* _Work to complete_: The data below holds a line containing "metálicos, em diferentes" and a line containing "metálicos da PosteAço são ideais para"; please quote exactly those two lines and every line between them, and nothing else.

* _Exercise inputs_:
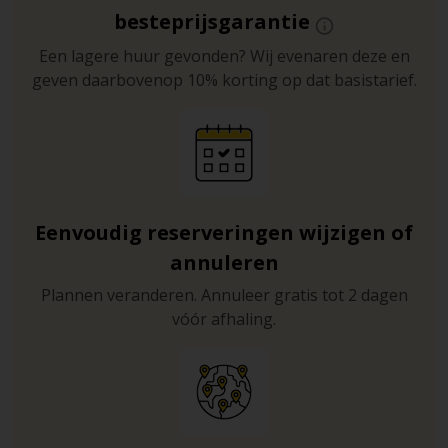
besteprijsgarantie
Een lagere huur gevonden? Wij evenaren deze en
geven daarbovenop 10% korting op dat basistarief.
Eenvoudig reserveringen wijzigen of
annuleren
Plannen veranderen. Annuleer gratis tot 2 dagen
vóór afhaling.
--
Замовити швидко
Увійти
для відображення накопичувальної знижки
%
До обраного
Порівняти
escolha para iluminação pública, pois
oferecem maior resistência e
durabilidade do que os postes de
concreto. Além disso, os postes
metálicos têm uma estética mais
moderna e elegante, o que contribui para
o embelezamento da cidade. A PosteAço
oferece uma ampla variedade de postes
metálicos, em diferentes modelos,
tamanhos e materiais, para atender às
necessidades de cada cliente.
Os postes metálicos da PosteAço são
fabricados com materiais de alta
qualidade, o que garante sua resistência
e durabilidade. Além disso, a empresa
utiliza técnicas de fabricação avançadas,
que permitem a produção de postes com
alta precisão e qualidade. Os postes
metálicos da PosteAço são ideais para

* _Exercise result_:
metálicos, em diferentes modelos,
tamanhos e materiais, para atender às
necessidades de cada cliente.
Os postes metálicos da PosteAço são
fabricados com materiais de alta
qualidade, o que garante sua resistência
e durabilidade. Além disso, a empresa
utiliza técnicas de fabricação avançadas,
que permitem a produção de postes com
alta precisão e qualidade. Os postes
metálicos da PosteAço são ideais para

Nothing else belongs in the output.